The Wall Street Journal: “H&M, like most retailers, relies on a team of designers to figure out what shoppers want to buy. Now, it’s using algorithms to analyze store receipts, returns and loyalty-card data to better align supply and demand, with the goal of reducing markdowns. As a result, some stores have started carrying more fashion and fewer basics such as T-shirts and leggings … H&M’s strategy of using granular data to tailor merchandise in each store to local tastes, rather than take a cookie-cutter approach that groups stores by location or size, is largely untested in the retail industry, consultants say.”

“The H&M store in Stockholm’s swanky residential Östermalm neighborhood hints at how data can help. The store used to focus on basics for men, women and children, with managers assuming that was what local customers wanted. But by analyzing purchases and returns in a more granular way, H&M found most of the store’s customers were women, and fashion-focused items like floral skirts in pastel colors for spring, along with higher-priced items, sold unexpectedly well.”
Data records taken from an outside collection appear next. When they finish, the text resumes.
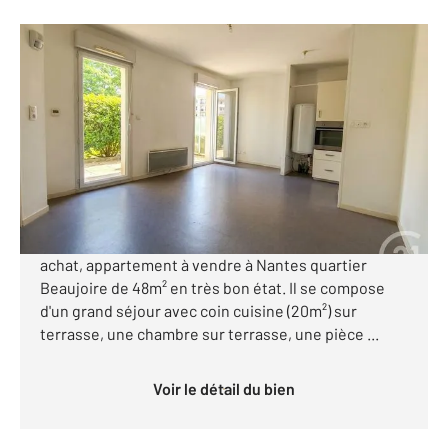
NANTES 44
2
48,31 m
, 2 pièces
Ref : 1791
Appartement T2 à vendre
145 000 €
Visiter le site dédié
Opportunité à saisir ! Idéal investisseur ou premier
achat, appartement à vendre à Nantes quartier
Beaujoire de 48m² en très bon état. Il se compose
d'un grand séjour avec coin cuisine (20m²) sur
terrasse, une chambre sur terrasse, une pièce ...
Voir le détail du bien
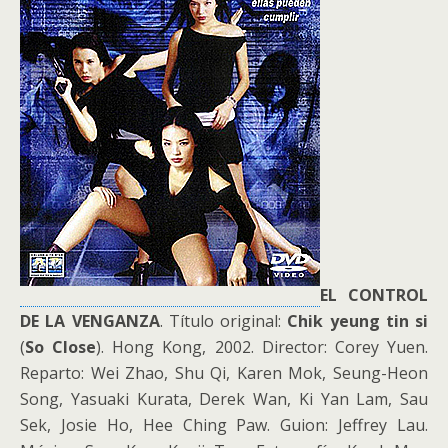
EL CONTROL
DE LA VENGANZA
. Título original:
Chik yeung tin si
(
So Close
). Hong Kong, 2002. Director: Corey Yuen.
Reparto: Wei Zhao, Shu Qi, Karen Mok, Seung-Heon
Song, Yasuaki Kurata, Derek Wan, Ki Yan Lam, Sau
Sek, Josie Ho, Hee Ching Paw. Guion: Jeffrey Lau.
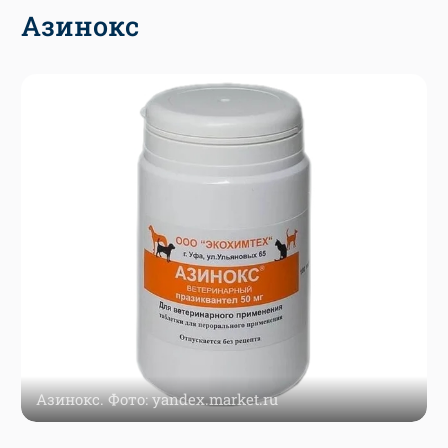
Азинокс
Азинокс. Фото: yandex.market.ru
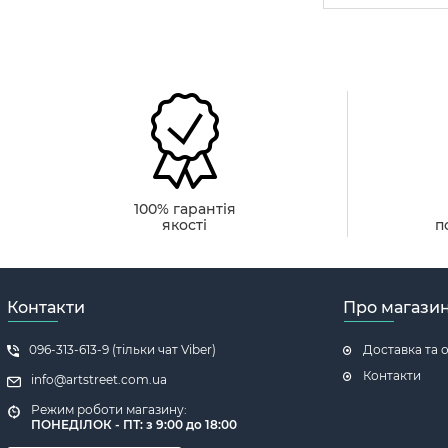
100% гарантія
якості
п
Контакти
Про магази
096-313-613-9 (тільки чат Viber)
Доставка та 
Контакти
info@artstreet.com.ua
Режим роботи магазину:
ПОНЕДІЛОК - ПТ: з 9:00 до 18:00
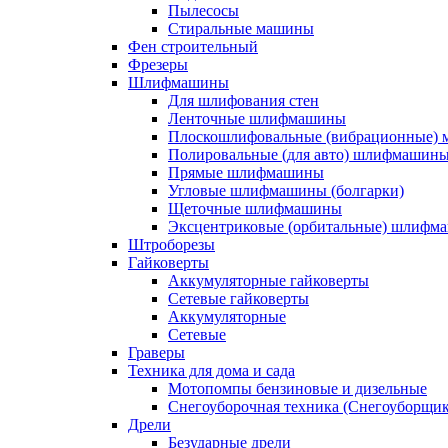
Пылесосы
Стиральные машины
Фен строительный
Фрезеры
Шлифмашины
Для шлифования стен
Ленточные шлифмашины
Плоскошлифовальные (вибрационные)
Полировальные (для авто) шлифмашин
Прямые шлифмашины
Угловые шлифмашины (болгарки)
Щеточные шлифмашины
Эксцентриковые (орбитальные) шлифм
Штроборезы
Гайковерты
Аккумуляторные гайковерты
Сетевые гайковерты
Аккумуляторные
Сетевые
Граверы
Техника для дома и сада
Мотопомпы бензиновые и дизельные
Снегоуборочная техника (Снегоуборщи
Дрели
Безударные дрели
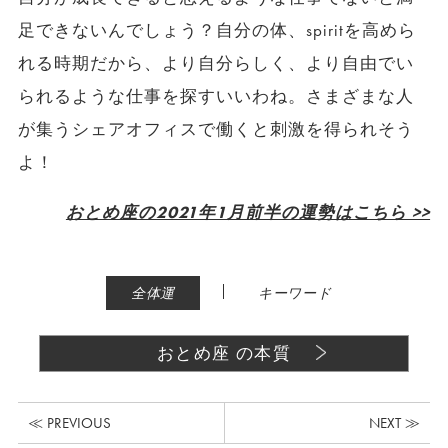
足できないんでしょう？自分の体、spiritを高めら
れる時期だから、より自分らしく、より自由でい
られるような仕事を探すいいわね。さまざまな人
が集うシェアオフィスで働くと刺激を得られそう
よ！
おとめ座の2021年1月前半の運勢はこちら >>
|
全体運
キーワード
おとめ座 の本質
≪ PREVIOUS
NEXT ≫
“With the help of about 200 data scientists, analysts and engineers—internal staff and external contractors—H&M also is using analytics to look back on purchasing patterns for every item in each of its stores. The data pool includes information collected from five billion visits last year to its stores and websites, along with what it buys or scrapes from external sources … The chain uses algorithms to take into account factors such as currency fluctuations and the cost of raw materials, to ensure goods are priced right when they arrive in stores.” Nils Vinge of H&M comments: “The algorithms work around the clock and adjust continuously to the customers’ ever-changing behavior and expectations.”